**About this exercise:** Scan the entries for the word "Westen", and copy every line where it appears.

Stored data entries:
--------------------------------

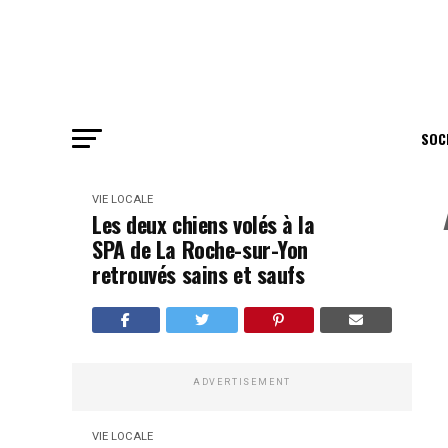
SOC
VIE LOCALE
Les deux chiens volés à la
SPA de La Roche-sur-Yon
retrouvés sains et saufs
ADVERTISEMENT
VIE LOCALE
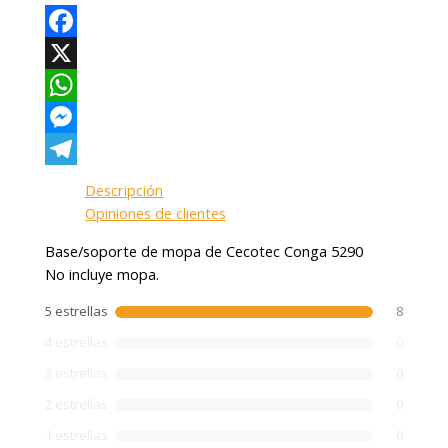
Facebook
X
WhatsApp
Messenger
Telegram
Descripción
Opiniones de clientes
Base/soporte de mopa de Cecotec Conga 5290
No incluye mopa.
5 estrellas
8
4 estrellas
0
3 estrellas
0
2 estrellas
0
1 estrellas
0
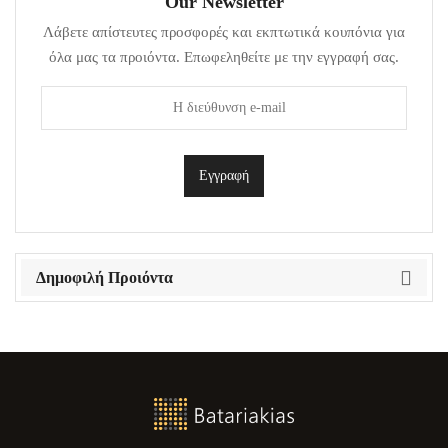
Our Newsletter
Λάβετε απίστευτες προσφορές και εκπτωτικά κουπόνια για
όλα μας τα προιόντα. Επωφεληθείτε με την εγγραφή σας.
Δημοφιλή Προιόντα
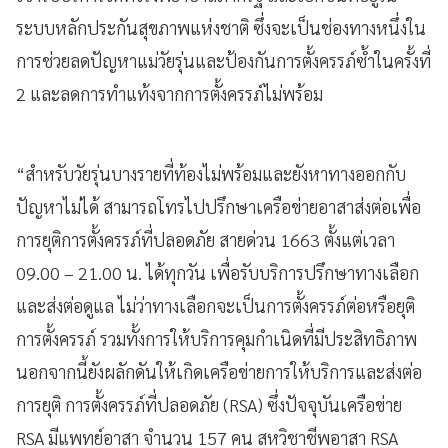
ระบบหลักประกันสุขภาพแห่งชาติ ซึ่งจะเป็นช่องทางหนึ่งใน
การช่วยลดปัญหาแม่วัยรุ่นและป้องกันการตั้งครรภ์ซ้ำในครั้งที่
2 และลดการทำแท้งจากการตั้งครรภ์ไม่พร้อม
​“สำหรับวัยรุ่นบางรายที่ท้องไม่พร้อมและยังหาทางออกกับ
ปัญหาไม่ได้ สามารถโทรไปปรึกษาเครือข่ายอาสาส่งต่อเพื่อ
การยุติการตั้งครรภ์ที่ปลอดภัย สายด่วน 1663 ตั้งแต่เวลา
09.00 – 21.00 น. ได้ทุกวัน เพื่อรับบริการปรึกษาทางเลือก
และส่งต่อดูแล ไม่ว่าทางเลือกจะเป็นการตั้งครรภ์ต่อหรือยุติ
การตั้งครรภ์ รวมทั้งการให้บริการคุมกำเนิดที่มีประสิทธิภาพ
นอกจากนี้ยังผลักดันให้เกิดเครือข่ายการให้บริการและส่งต่อ
การยุติ การตั้งครรภ์ที่ปลอดภัย (RSA) ซึ่งปัจจุบันเครือข่าย
RSA มีแพทย์อาสา จำนวน 157 คน สหวิชาชีพอาสา RSA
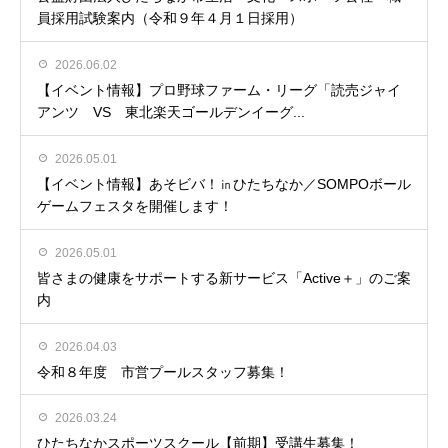
員採用試験案内（令和９年４月１日採用）
2026.06.02
【イベント情報】プロ野球ファーム・リーグ「読売ジャイ
アンツ VS 東北楽天ゴールデンイーグ...
2026.05.01
【イベント情報】あそビバ！㏌ひたちなか／SOMPOボール
ゲームフェスタを開催します！
2026.05.01
皆さまの健康をサポートする新サービス「Active＋」のご案
内
2026.04.03
令和８年度 市営プールスタッフ募集！
2026.03.24
ひたちなかスポーツスクール【前期】受講生募集！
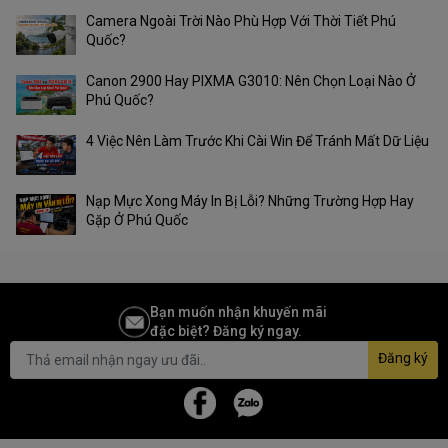
Camera Ngoài Trời Nào Phù Hợp Với Thời Tiết Phú
Quốc?
Canon 2900 Hay PIXMA G3010: Nên Chọn Loại Nào Ở
Phú Quốc?
4 Việc Nên Làm Trước Khi Cài Win Để Tránh Mất Dữ Liệu
Nạp Mực Xong Máy In Bị Lỗi? Những Trường Hợp Hay
Gặp Ở Phú Quốc
Bạn muốn nhận khuyến mãi
đặc biệt? Đăng ký ngay.
Đăng ký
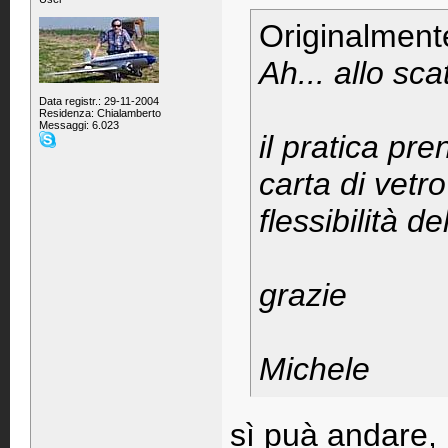
Originalment
Ah... allo sc
Data registr.: 29-11-2004
Residenza: Chialamberto
Messaggi: 6.023
il pratica pre
carta di vetro
flessibilità d
grazie
Michele
sì puà andare, 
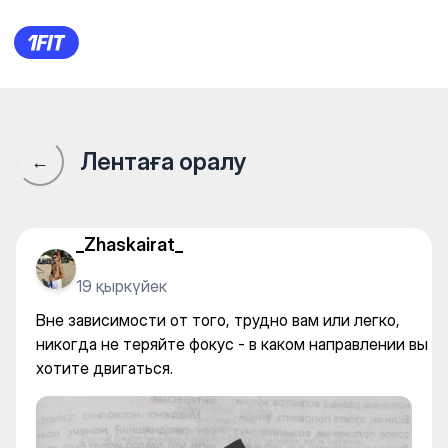
Фитнес-центр «Алау» — Gy
Лентаға оралу
←
_Zhaskairat_
19 қыркүйек
Вне зависимости от того, трудно вам или легко,
никогда не теряйте фокус - в каком направлении вы
хотите двигаться.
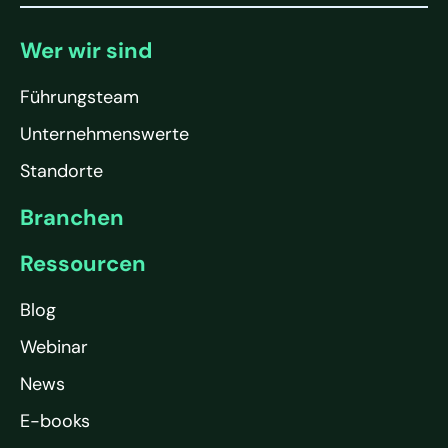
Wer wir sind
Führungsteam
Unternehmenswerte
Standorte
Branchen
Ressourcen
Blog
Webinar
News
E-books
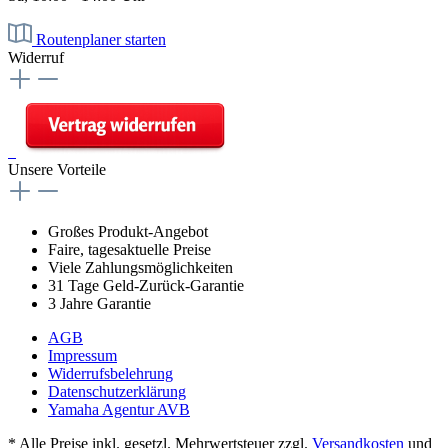
Routenplaner starten
Widerruf
Unsere Vorteile
Großes Produkt-Angebot
Faire, tagesaktuelle Preise
Viele Zahlungsmöglichkeiten
31 Tage Geld-Zurück-Garantie
3 Jahre Garantie
AGB
Impressum
Widerrufsbelehrung
Datenschutzerklärung
Yamaha Agentur AVB
* Alle Preise inkl. gesetzl. Mehrwertsteuer zzgl.
Versandkosten
und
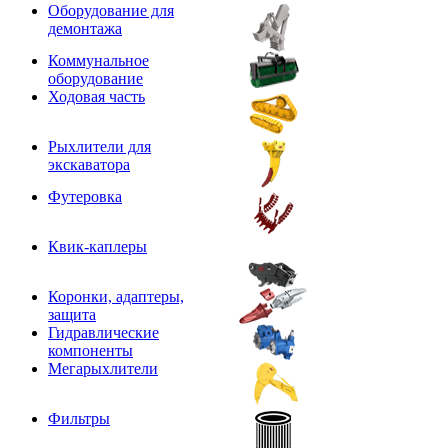
Оборудование для
демонтажа
Коммунальное
оборудование
Ходовая часть
Рыхлители для
экскаватора
Футеровка
Квик-каплеры
Коронки, адаптеры,
защита
Гидравлические
компоненты
Мегарыхлители
Фильтры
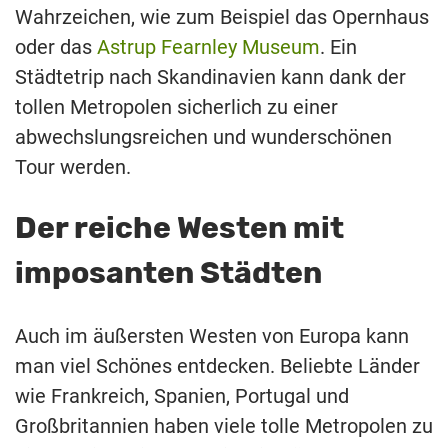
Wahrzeichen, wie zum Beispiel das Opernhaus
oder das
Astrup Fearnley Museum
. Ein
Städtetrip nach Skandinavien kann dank der
tollen Metropolen sicherlich zu einer
abwechslungsreichen und wunderschönen
Tour werden.
Der reiche Westen mit
imposanten Städten
Auch im äußersten Westen von Europa kann
man viel Schönes entdecken. Beliebte Länder
wie Frankreich, Spanien, Portugal und
Großbritannien haben viele tolle Metropolen zu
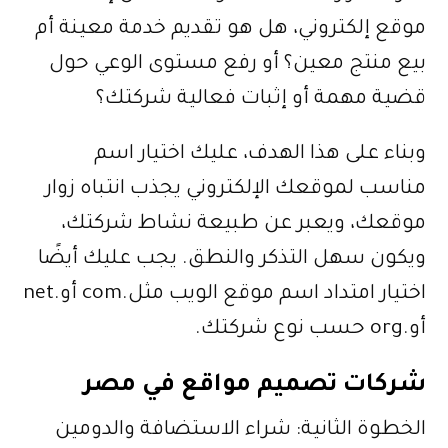
موقع إلكتروني، هل هو تقديم خدمة معينة أم
بيع منتج معين؟ أو رفع مستوى الوعي حول
قضية مهمة أو إثبات فعالية شركتك؟
وبناء على هذا الهدف، عليك اختيار اسم
مناسب لموقعك الإلكتروني يجذب انتباه زوار
موقعك، ويعبر عن طبيعة نشاط شركتك،
ويكون سهل التذكر والنطق. يجب عليك أيضًا
اختيار امتداد اسم موقع الويب مثل.com أو.net
أو.org حسب نوع شركتك.
شركات تصميم مواقع في مصر
الخطوة الثانية: شراء الاستضافة والدومين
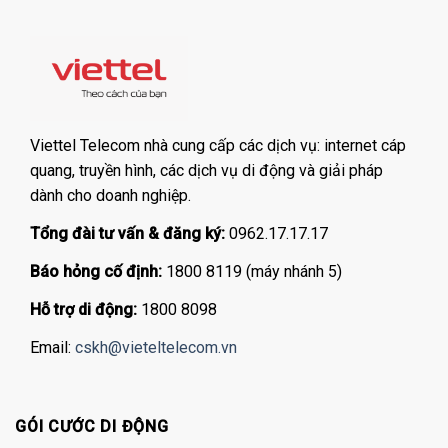
Viettel Telecom nhà cung cấp các dịch vụ: internet cáp
quang, truyền hình, các dịch vụ di động và giải pháp
dành cho doanh nghiệp.
Tổng đài tư vấn & đăng ký:
0962.17.17.17
Báo hỏng cố định:
1800 8119 (máy nhánh 5)
Hỗ trợ di động:
1800 8098
Email:
cskh@vieteltelecom.vn
GÓI CƯỚC DI ĐỘNG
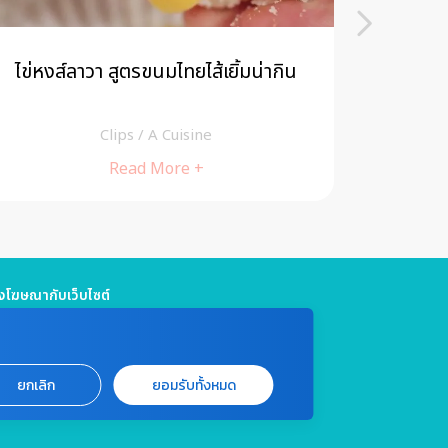
Food make-up แปลงโฉม “เค้กกล้วย
Food m
หอม” ให้กลายเป็นเมนูสุดหรู 3 สไตล์
Clips
/
A Cuisine
Read More +
โฆษณากับเว็บไซต์
5 661 4629 / (จันทร์ - ศุกร์ เวลา 09.00 - 18.00 น)
jitmedia@gmail.com
แจ้งปัญหาหรือร้องเรียน
ยกเลิก
ยอมรับทั้งหมด
999 ต่อ 4180 / (จันทร์ - ศุกร์ เวลา 09.00 - 18.00 น)
marin.co.th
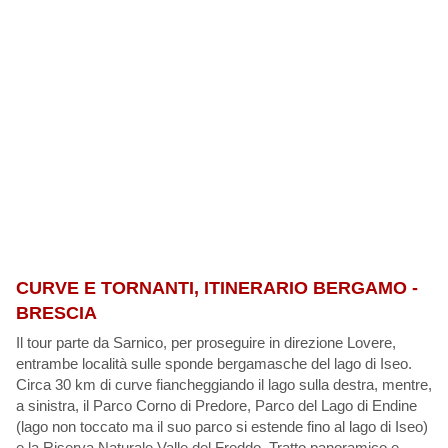
CURVE E TORNANTI, ITINERARIO BERGAMO -
BRESCIA
Il tour parte da Sarnico, per proseguire in direzione Lovere,
entrambe località sulle sponde bergamasche del lago di Iseo.
Circa 30 km di curve fiancheggiando il lago sulla destra, mentre,
a sinistra, il Parco Corno di Predore, Parco del Lago di Endine
(lago non toccato ma il suo parco si estende fino al lago di Iseo)
e la Riserva Naturale Valle del Freddo. Tratto panoramico e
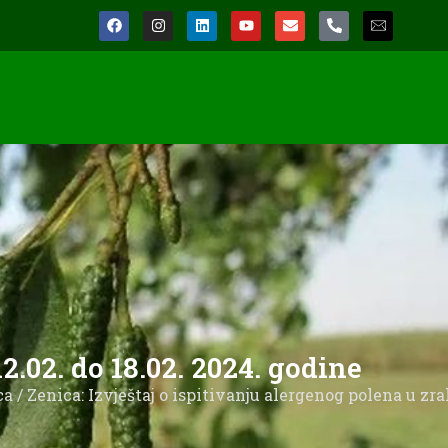
2.02. do 18.02. 2024. godine
ca
/ Zenica: Izvještaj o ispitivanju alergenog polena u zr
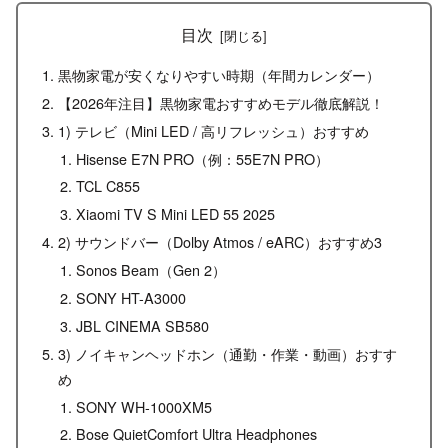
目次
黒物家電が安くなりやすい時期（年間カレンダー）
【2026年注目】黒物家電おすすめモデル徹底解説！
1) テレビ（Mini LED / 高リフレッシュ）おすすめ
Hisense E7N PRO（例：55E7N PRO）
TCL C855
Xiaomi TV S Mini LED 55 2025
2) サウンドバー（Dolby Atmos / eARC）おすすめ3
Sonos Beam（Gen 2）
SONY HT-A3000
JBL CINEMA SB580
3) ノイキャンヘッドホン（通勤・作業・動画）おすす
め
SONY WH-1000XM5
Bose QuietComfort Ultra Headphones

--------------------------------

**Response to this task:**
Der reiche Westen mit
Auch im äußersten Westen von Europa kann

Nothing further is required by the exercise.